▸ Zu bearbeitende Aufgaben
A – Aus welchem Grund würde Alderamin im Text über Bennu unter dem Geröll eher keinen Diamanten erwarten?
B – Setze bitte den Text über Bennu im Anschluss an den letzten Kommentar fort.

Wir dürfen auf die Nahaufnahmen von Bennu gespannt sein.

 

Referenzen

 

 

 

 

Kommentare (12)

  1. #1 Mars
    7. November 2018

    was will man mit ein wenig staub.
    der ganze asteroid sieht aus, wie ein grosser diamant mit typischer Oktaederform … bei dem halt seit 100tsd jahren keiner mehr mit dem staubsauger dran war

    juhu, und wieder eine klasse beitrag-überschrift!

  2. #2 Alderamin
    7. November 2018

    @Mars

    Ein bisschen baiting muss sein… 😉

    Einen Diamanten würde ich unter dem Geröll eher nicht erwarten, auch wenn Bennu sehr viel Kohlenstoff enthält. Er dürfte nie nennenswertem Druck ausgesetzt gewesen sein. Wie genau sich verhakte Staubteilchen zu großen, stabilen Asteroiden zusammen gefunden haben, ist noch sehr unklar, aber Kollisionen müssen sachte passiert sein, sonst hätte es die fluffigen Staubbälle leicht zerfetzt. Krater sind auch keine auf Bennu zu sehen.

    Wenn aber nun schon zwei mit dieser seltsamen Form in ihrer gemeinsamen Größenklasse gefunden wurden, scheint mir das kein bloßer Zufall zu sein.

  3. #3 Mars
    7. November 2018

    ja, wenn es mehr mir solchen formen gibt, dann wird es sicher interessant zu sehen, welche theorien sich aus eine würfel- / oktaederform heraus entwickeln
    oder sind es eben mehr die, die langsam anwachsen, und evt keine festen, mono-kerne besitzen.
    bei den Videos sieht man ja schön, wie sich mancher ‘brocken’ nur angelegt hat und noch nicht komplett assimiliert wurde .. oder allmählich unter den weltraum-wollmausen verschwindet..

  4. #4 schlappohr
    7. November 2018

    Ich frage mich, warum so ein weicher Geröllball einen gewaltigen Einschlag auf der Erde verursachen kann. Ich hätte eher erwartet, dass er sich bei Annäherung an die Erde durch die Gezeitenkräfte zerlegt und eine langgezogene Geröllwolke bildet, die rings um den Globus in die Athmosphäre eintritt und bis auf ein paar kleinere oder auch größere Impacts verglüht. Das hängt aber vermutlich auch stark vom Winkel der Annäherung ab.

▸ Gegebene Angaben
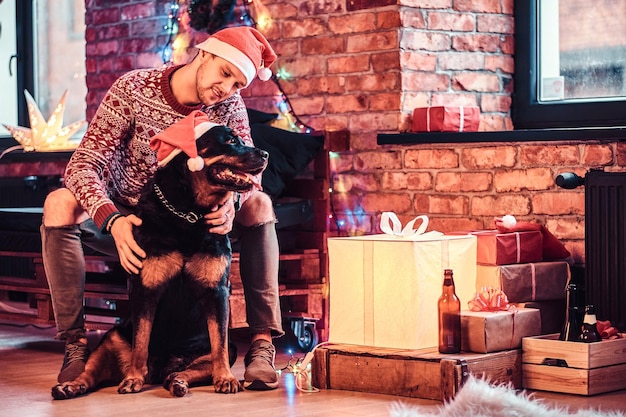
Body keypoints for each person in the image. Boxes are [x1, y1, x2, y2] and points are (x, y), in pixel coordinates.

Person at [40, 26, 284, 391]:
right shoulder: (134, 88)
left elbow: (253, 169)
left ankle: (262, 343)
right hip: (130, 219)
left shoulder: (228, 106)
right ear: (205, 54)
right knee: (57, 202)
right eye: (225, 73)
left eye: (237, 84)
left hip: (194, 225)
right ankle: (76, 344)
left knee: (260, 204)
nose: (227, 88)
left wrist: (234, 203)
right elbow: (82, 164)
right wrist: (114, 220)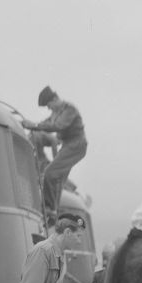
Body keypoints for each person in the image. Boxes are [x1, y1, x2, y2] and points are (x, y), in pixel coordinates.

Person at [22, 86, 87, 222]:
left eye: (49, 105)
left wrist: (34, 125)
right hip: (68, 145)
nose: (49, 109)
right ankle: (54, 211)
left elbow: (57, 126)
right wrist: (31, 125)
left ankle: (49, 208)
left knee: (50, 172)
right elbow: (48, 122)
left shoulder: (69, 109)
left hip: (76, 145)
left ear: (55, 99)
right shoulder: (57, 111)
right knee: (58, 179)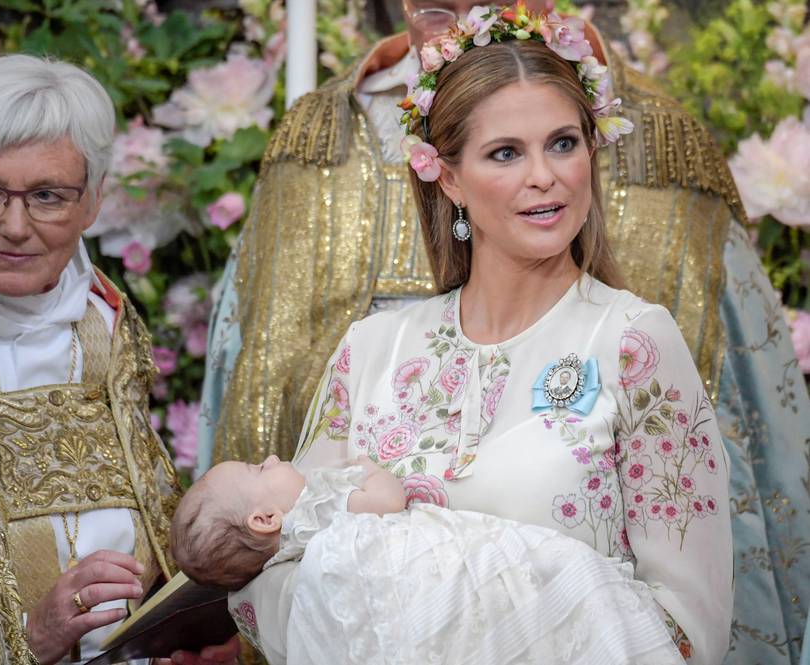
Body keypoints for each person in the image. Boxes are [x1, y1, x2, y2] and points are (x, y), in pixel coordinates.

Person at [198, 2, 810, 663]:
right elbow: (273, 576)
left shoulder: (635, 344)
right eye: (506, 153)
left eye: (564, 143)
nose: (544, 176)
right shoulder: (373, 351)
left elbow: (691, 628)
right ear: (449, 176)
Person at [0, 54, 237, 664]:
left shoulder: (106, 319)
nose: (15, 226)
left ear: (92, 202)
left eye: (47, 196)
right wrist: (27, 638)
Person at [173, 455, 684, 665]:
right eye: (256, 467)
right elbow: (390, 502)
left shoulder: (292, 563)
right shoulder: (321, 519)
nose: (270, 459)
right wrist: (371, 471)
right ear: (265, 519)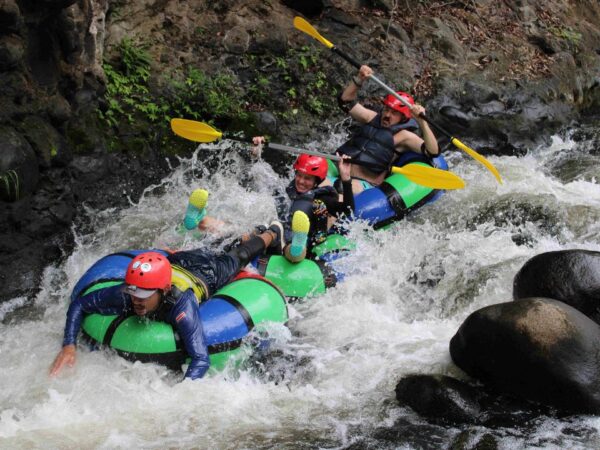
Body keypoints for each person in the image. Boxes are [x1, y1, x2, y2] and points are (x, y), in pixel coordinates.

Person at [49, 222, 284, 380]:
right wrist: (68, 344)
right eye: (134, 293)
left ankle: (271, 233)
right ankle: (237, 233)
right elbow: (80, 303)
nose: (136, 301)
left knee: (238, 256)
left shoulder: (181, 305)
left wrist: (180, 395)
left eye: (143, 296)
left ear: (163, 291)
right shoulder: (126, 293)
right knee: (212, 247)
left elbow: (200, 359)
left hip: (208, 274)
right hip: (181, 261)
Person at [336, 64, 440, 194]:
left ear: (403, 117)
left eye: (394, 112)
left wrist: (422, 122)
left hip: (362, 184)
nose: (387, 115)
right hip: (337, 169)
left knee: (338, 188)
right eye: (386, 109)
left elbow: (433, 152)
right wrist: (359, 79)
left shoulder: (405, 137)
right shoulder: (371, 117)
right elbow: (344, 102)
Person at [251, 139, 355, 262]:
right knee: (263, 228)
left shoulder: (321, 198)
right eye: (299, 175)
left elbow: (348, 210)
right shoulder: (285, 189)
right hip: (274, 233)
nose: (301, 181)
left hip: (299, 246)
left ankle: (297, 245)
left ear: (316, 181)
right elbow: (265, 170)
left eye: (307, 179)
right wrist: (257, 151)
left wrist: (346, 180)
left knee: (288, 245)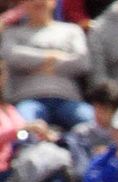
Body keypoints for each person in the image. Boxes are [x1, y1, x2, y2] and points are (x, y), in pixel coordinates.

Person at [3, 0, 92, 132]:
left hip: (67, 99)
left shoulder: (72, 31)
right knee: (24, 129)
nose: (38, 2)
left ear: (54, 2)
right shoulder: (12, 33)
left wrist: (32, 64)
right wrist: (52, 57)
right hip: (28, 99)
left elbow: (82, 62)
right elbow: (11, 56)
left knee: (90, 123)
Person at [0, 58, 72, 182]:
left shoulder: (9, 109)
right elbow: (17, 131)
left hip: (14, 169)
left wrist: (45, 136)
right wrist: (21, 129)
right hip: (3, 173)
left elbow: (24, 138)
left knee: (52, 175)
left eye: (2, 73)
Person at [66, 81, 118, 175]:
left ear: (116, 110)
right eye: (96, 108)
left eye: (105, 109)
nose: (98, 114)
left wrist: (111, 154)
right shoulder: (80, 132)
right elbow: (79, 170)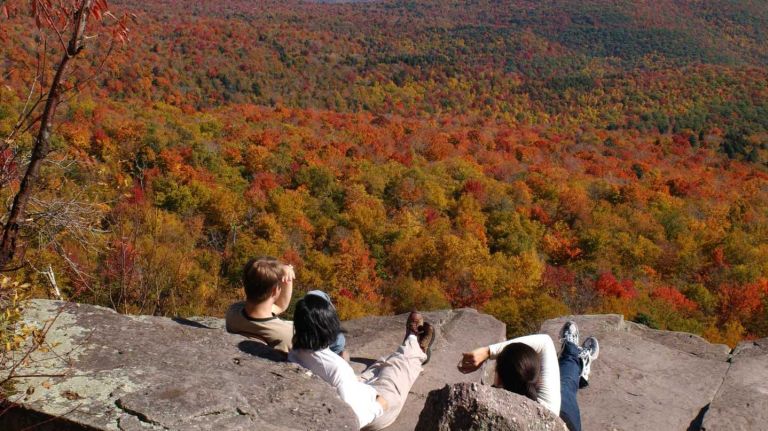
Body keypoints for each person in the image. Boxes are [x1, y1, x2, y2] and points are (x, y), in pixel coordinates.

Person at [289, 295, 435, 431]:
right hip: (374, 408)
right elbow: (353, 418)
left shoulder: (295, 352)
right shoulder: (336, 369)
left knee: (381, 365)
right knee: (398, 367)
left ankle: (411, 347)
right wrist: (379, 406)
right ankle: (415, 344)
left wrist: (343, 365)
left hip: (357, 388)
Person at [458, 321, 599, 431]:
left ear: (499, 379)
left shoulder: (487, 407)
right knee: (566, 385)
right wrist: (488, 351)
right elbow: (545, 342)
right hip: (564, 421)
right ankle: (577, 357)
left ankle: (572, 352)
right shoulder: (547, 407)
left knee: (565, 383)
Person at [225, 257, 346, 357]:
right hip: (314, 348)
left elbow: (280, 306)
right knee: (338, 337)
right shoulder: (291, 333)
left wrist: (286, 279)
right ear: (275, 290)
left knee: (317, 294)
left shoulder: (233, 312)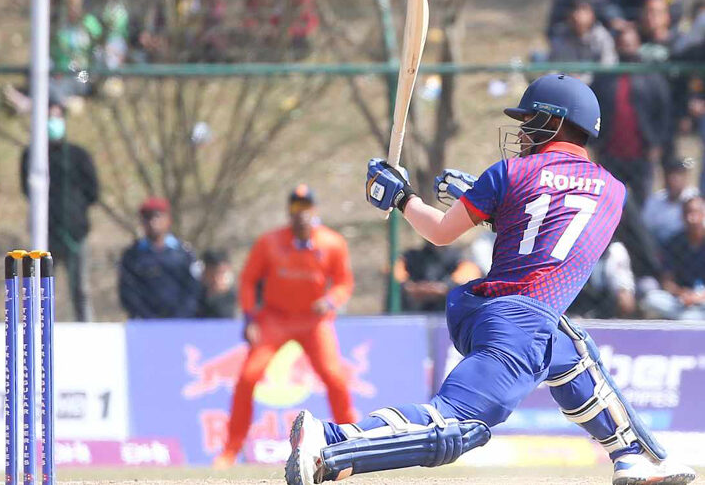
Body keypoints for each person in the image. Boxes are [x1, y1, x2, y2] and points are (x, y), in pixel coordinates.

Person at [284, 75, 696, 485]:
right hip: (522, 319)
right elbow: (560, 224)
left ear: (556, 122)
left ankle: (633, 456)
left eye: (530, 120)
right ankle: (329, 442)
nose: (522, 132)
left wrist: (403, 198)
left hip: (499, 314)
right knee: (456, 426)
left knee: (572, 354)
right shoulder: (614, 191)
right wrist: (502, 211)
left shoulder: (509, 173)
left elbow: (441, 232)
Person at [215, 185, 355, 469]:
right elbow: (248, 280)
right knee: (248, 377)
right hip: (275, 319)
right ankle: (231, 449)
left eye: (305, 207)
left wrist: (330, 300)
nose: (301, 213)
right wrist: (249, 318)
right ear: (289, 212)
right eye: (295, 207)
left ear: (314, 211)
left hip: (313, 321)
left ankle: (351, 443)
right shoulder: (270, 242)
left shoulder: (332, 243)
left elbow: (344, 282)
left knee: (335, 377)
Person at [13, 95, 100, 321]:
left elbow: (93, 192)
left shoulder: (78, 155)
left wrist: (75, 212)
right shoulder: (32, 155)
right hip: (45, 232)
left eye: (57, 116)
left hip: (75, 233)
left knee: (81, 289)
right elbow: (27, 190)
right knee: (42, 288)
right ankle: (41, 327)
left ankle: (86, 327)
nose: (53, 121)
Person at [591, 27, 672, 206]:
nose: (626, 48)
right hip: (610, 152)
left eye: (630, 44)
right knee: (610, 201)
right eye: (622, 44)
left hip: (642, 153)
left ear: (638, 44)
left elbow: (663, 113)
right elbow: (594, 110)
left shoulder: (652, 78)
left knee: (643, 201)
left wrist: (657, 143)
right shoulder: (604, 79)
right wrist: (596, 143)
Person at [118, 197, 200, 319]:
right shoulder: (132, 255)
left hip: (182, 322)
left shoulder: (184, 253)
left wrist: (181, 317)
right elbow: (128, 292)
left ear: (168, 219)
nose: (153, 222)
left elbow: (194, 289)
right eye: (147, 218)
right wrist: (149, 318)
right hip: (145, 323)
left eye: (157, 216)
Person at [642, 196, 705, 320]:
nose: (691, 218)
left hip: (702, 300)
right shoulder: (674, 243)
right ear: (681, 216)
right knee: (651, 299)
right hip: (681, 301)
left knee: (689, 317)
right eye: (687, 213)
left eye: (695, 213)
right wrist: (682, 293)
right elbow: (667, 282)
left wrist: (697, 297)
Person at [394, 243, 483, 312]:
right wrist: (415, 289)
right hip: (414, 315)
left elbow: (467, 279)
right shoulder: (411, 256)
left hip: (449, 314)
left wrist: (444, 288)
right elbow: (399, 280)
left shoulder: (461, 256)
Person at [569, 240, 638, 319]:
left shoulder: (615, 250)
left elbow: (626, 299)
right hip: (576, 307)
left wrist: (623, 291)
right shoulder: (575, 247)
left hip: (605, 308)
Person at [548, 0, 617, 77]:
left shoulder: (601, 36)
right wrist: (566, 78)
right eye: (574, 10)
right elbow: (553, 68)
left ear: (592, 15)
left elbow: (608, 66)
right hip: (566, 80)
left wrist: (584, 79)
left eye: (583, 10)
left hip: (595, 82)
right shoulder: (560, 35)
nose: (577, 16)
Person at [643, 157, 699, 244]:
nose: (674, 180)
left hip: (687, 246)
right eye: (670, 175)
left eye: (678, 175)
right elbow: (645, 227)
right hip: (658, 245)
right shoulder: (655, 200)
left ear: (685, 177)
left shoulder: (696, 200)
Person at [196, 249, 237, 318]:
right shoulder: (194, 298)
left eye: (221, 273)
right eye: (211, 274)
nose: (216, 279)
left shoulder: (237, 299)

▸ Antworten je Aufgabe
A – Weil Bennu nie nennenswertem Druck ausgesetzt gewesen sein dürfte.

B –
  5. #5 Alderamin
    7. November 2018

    @schlappohr

    Die Gezeitenkräfte sind klein, wenn das Objekt klein ist. Und das Geröll pappt anscheinend gut zusammen; bei Tschuri war Philae der Bohrhammer abgebrochen, und die Bilder auf der Oberfläche von Ryugu zeigten auch stabil aussehenden Fels.

    Vielleicht bilden sich zusammen mit Eis und geforenen Gasen feste Verbunde in den Objekten. Fluffig, wie ich sie nannte, sind sie sicher nur, wenn sie klein und noch jung sind. Ich beschrieb ja die Phase der Entstehung der Objekte.

    Leicht sind sie trotzdem. Tschuri (Komet) hat eine Dichte von 0,5 g/cm³, Ryugu und Bennu von 1,26-1,27 g/cm³.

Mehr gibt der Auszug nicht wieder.